I make sure i tell my best friend every day how much i love her and how i wish she could see herself through my eyes so she can understand what an amazing individual she is, and how much she touches the lives of people around her with her sweet personality. Another part of me wants to hunt down and hurt the people who have destroyed her in the past, although i know we all endure hardships is our lives.
My best friend has tried to push me away on many occasions, claiming im way too “good for her”, but i stand there with my feet firmly rooted to the ground and i shall not budge till the day i die. I’m proud to call her MY BEST FRIEND, and not a day goes by where I don’t think how lucky I am that I’m the one who was chosen to be there with her.I Love You. Share Your Thoughts 
At the age of four my son was diagnosed as autistic, and this is the saddest thing in my life. Even now, after 7 years of trying my best to be a good parent to an autistic child, I don’t understand it with any great amount of clarity. I suspect one reason for this is I have yet to fully accept his condition. For me, autism is not something to be “celebrated”. My son cannot mediate reality. He cannot read faces. He cannot carry on a conversation unless he can insert lines he’s memorized from videos, filed away for future use. He relies on strict routine everyday. He does love music though – especially jazz and classical music. I should qualify this: the down-to-rock-bottom saddest thing in my life happens everytime I think of the future when he no longer has his parents to look after him, when he will be alone in the world (only child). N. has no friends; the therapy centre is way over on the other side of town. Having an autistic child sets you apart even more than usual; it’s basically the three of us – my wife, our son, and me. We are an island of three. He is happiest when he is sitting at his desk in the living room writing page after page of blurbs copied from DVD boxes or acting out scenes, line by line, from his favorite shows with various plush toys. But what will he do with himself when his parents have passed away? Where will he live, and will people there care for him – or will they demand things of him he will not be able to do? Will he in any way be loved? I am trying hard to save money to leave him, so that he will have some financial resources. Whatever his life is like after I die, I will not be a witness to it, for better or worse. I pray to God to shepherd him – he really is a beautiful soul.

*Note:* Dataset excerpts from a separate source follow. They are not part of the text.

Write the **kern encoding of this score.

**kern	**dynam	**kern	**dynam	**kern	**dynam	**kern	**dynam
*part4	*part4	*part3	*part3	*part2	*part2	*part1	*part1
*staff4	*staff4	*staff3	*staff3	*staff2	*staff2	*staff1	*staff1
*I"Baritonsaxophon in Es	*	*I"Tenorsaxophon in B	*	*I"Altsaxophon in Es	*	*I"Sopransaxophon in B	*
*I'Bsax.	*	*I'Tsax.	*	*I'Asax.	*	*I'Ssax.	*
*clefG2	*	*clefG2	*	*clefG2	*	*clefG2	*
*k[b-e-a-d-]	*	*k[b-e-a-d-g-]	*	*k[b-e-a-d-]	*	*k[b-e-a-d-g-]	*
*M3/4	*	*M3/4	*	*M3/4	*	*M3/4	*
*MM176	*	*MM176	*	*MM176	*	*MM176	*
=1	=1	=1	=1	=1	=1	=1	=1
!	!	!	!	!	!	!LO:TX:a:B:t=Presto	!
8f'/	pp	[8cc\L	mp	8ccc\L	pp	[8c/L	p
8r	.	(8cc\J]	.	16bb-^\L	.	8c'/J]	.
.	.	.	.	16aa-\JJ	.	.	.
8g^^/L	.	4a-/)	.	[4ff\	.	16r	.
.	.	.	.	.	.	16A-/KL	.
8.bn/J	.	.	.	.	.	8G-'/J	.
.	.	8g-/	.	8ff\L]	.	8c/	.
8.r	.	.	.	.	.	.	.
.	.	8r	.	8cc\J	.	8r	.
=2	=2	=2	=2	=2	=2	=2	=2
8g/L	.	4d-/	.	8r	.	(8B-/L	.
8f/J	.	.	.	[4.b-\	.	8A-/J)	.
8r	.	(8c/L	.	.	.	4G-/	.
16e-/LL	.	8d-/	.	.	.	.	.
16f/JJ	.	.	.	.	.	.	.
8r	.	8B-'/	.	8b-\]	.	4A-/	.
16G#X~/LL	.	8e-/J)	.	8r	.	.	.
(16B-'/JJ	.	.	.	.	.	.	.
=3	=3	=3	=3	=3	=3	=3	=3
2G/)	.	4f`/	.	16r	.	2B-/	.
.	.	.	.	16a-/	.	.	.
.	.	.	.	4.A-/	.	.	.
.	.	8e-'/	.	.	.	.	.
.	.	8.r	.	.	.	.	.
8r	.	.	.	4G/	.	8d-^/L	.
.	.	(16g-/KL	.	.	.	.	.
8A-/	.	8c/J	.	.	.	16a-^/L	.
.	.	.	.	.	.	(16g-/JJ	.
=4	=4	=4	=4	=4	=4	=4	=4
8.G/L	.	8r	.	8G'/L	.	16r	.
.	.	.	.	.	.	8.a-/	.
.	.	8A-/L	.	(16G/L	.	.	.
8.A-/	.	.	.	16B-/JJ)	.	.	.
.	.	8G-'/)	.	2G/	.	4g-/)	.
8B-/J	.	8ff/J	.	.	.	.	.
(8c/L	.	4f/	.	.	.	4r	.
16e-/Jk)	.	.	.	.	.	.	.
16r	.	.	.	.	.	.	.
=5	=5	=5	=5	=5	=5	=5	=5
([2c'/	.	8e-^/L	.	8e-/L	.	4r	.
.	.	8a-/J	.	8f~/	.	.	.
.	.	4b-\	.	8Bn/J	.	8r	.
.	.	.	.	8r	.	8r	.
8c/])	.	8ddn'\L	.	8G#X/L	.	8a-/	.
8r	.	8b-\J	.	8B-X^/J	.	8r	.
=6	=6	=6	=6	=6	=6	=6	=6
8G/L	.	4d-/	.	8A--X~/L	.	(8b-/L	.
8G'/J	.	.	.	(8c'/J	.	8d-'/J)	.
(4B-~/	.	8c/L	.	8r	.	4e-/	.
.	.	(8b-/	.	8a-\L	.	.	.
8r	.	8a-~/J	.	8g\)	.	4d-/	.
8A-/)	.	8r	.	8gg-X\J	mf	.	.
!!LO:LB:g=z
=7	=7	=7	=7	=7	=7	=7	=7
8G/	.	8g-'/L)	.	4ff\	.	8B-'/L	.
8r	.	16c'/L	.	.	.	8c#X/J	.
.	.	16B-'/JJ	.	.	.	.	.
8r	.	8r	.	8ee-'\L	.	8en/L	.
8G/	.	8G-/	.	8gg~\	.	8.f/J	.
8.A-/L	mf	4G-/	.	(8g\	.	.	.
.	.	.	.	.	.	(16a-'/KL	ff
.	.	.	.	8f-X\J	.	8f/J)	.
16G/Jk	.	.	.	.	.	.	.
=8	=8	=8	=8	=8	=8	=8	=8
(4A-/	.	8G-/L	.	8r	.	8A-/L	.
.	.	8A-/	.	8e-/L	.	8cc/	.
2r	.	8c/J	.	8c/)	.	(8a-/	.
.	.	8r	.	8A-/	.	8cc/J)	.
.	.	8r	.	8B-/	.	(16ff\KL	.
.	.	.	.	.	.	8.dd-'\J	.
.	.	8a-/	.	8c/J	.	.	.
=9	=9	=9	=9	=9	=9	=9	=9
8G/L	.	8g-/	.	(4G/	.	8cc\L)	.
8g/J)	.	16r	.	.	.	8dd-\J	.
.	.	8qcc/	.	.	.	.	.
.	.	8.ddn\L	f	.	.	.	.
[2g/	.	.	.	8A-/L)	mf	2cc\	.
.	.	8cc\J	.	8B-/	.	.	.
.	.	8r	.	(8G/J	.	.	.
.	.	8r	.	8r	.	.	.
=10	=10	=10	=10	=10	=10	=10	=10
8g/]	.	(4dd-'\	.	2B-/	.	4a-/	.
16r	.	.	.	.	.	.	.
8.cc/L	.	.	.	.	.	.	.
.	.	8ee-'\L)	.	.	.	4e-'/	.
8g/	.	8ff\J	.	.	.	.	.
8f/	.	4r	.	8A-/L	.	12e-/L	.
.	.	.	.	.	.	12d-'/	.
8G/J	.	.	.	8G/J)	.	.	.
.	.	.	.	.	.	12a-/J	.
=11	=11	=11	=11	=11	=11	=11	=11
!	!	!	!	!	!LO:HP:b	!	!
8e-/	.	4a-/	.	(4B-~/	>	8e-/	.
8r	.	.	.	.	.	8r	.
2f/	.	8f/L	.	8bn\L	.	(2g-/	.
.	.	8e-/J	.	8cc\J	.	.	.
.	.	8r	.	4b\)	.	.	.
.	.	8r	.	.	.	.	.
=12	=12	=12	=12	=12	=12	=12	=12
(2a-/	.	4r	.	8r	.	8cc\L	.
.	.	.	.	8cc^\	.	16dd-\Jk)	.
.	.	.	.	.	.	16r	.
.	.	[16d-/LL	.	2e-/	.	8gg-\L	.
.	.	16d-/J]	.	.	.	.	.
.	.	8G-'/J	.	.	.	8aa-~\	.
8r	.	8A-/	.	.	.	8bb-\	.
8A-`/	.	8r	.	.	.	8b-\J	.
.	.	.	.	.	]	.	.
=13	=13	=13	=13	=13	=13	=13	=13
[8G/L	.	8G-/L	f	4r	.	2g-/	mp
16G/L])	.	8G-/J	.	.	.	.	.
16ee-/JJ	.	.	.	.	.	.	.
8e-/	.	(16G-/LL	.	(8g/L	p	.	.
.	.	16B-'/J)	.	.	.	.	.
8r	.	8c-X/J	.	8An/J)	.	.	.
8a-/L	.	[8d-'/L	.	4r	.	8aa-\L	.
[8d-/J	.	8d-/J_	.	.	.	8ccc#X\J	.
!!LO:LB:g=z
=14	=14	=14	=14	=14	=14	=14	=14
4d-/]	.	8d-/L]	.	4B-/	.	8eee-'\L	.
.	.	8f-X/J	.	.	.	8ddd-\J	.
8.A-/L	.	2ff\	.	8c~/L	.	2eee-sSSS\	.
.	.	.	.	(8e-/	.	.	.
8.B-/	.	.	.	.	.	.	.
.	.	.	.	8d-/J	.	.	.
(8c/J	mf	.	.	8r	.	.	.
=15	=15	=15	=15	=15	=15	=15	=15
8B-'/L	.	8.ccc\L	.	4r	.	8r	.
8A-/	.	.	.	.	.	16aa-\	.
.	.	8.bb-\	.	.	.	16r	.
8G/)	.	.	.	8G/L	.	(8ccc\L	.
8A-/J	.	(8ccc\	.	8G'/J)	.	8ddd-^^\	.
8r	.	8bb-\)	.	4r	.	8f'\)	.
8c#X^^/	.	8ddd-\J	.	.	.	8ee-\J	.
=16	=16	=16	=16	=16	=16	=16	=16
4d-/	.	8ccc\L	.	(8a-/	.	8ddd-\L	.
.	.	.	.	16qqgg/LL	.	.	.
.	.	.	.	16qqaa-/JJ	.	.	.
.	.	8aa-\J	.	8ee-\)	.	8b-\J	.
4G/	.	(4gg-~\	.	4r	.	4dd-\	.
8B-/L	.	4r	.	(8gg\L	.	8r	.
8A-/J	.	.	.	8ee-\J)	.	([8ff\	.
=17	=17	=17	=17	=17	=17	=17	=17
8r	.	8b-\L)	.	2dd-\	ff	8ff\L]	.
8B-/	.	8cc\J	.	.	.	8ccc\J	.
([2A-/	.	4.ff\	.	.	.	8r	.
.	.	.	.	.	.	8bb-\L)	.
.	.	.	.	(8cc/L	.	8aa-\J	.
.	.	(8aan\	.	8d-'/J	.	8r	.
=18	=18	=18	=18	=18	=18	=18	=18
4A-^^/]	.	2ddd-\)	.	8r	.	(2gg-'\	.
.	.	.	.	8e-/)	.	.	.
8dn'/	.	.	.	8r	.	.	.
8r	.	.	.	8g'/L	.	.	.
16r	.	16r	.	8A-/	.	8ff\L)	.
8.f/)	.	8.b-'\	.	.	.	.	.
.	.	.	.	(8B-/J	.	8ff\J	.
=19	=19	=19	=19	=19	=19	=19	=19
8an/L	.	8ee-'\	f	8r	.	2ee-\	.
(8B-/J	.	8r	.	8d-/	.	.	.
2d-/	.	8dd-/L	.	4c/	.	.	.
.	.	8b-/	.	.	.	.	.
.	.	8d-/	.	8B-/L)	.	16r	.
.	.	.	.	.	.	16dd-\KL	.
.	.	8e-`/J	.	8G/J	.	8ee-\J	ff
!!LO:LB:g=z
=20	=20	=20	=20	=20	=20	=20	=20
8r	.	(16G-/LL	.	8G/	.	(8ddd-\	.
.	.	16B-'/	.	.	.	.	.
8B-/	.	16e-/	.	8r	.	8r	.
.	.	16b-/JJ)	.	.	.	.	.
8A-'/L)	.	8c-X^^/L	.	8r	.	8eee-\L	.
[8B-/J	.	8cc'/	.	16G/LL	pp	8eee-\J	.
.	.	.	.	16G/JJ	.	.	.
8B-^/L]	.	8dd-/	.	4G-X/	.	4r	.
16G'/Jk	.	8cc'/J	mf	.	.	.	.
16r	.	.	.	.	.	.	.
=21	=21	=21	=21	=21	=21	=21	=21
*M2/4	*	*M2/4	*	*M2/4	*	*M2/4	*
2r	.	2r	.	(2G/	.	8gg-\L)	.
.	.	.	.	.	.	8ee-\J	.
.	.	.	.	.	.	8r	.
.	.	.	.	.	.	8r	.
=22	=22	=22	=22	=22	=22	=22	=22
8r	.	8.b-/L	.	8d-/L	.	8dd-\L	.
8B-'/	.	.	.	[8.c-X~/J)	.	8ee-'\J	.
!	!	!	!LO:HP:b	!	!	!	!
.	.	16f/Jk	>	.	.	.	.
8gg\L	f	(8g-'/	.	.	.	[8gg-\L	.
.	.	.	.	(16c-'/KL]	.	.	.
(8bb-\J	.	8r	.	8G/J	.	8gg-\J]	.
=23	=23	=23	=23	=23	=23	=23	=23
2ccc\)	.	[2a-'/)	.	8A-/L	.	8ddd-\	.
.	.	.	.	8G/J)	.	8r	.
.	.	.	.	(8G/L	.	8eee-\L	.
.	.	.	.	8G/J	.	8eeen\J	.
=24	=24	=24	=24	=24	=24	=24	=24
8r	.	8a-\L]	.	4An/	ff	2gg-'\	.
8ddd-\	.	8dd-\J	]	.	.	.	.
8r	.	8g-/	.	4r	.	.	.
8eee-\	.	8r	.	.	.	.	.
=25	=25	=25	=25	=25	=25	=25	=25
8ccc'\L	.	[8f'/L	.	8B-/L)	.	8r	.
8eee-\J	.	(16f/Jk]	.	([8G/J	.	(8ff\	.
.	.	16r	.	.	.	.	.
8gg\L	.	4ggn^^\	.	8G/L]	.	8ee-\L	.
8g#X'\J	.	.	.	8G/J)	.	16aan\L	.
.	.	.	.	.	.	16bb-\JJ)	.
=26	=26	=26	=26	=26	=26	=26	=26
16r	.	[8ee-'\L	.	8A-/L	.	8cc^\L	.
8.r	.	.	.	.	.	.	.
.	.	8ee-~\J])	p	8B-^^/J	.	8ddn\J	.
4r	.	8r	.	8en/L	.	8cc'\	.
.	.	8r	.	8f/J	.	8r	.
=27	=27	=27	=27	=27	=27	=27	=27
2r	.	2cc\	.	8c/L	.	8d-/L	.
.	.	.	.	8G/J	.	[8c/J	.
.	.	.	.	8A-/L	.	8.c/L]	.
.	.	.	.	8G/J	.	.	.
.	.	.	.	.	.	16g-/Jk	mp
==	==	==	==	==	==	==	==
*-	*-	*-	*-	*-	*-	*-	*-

Tags: autism, fatherhood, onlychild
The saddest “thing” I own is my child….he’s severely impaired by autism. It pains me to look at him each day and remember the hopes and wishes I had for us that will never be realized. He’s 15 years old and I have never heard the words “I love you mom” and I never will. There are no high school football games for him to play in, no first date, no prom, no wedding, no children of his own. Each day I wake up and have to realize these things yet again; the pain is always there like the bogeyman in the closet. Most of the time you don’t see him but he’s always there waiting in the dark.